Exercise prompt: Give back each line of the records below verbatim, omitting the pictures.

Chart understanding data:
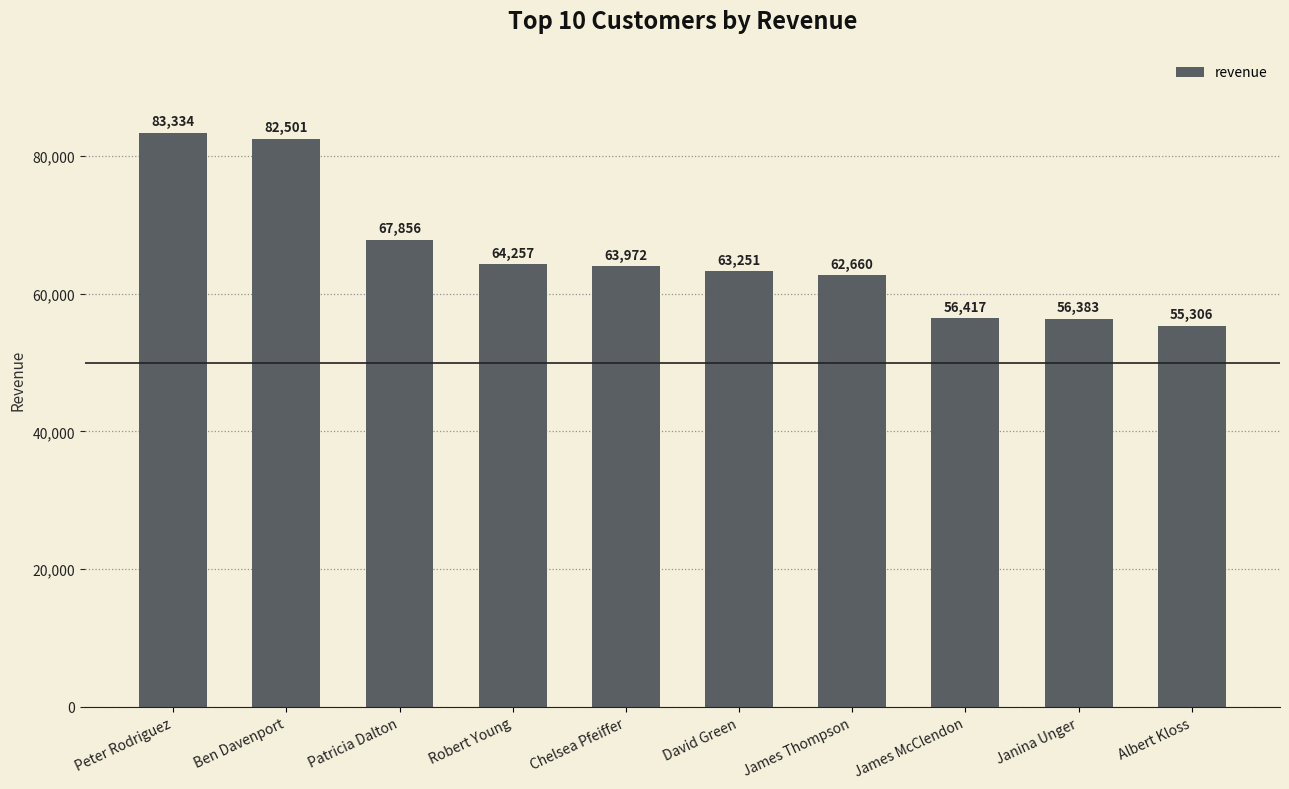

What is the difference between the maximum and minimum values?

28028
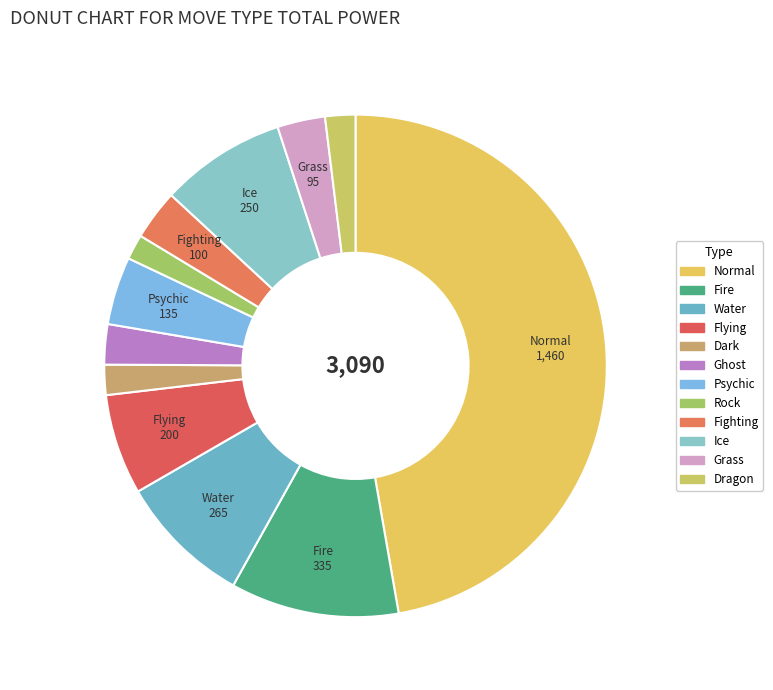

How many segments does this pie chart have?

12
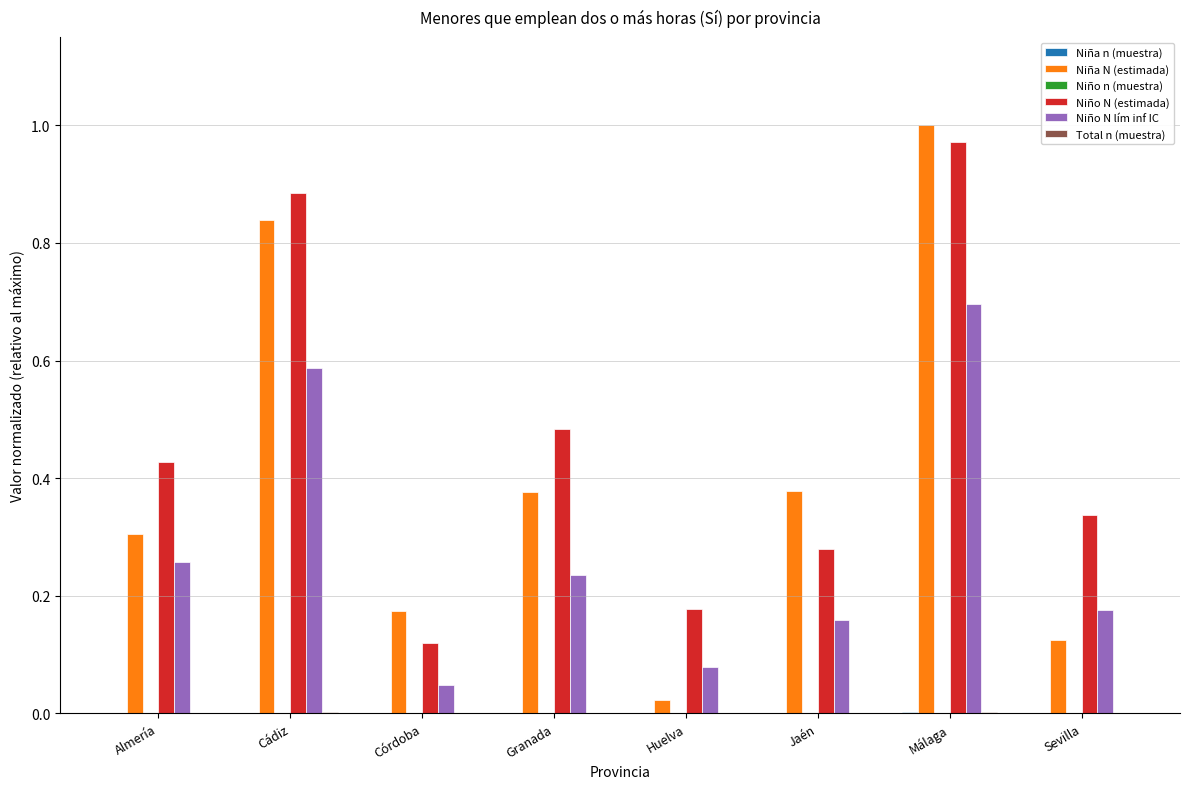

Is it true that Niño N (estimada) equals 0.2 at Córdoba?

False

Answer area:
What is the difference between the maximum and minimum values?

28028

How many segments does this pie chart have?

12

Is it true that Niño N (estimada) equals 0.2 at Córdoba?

False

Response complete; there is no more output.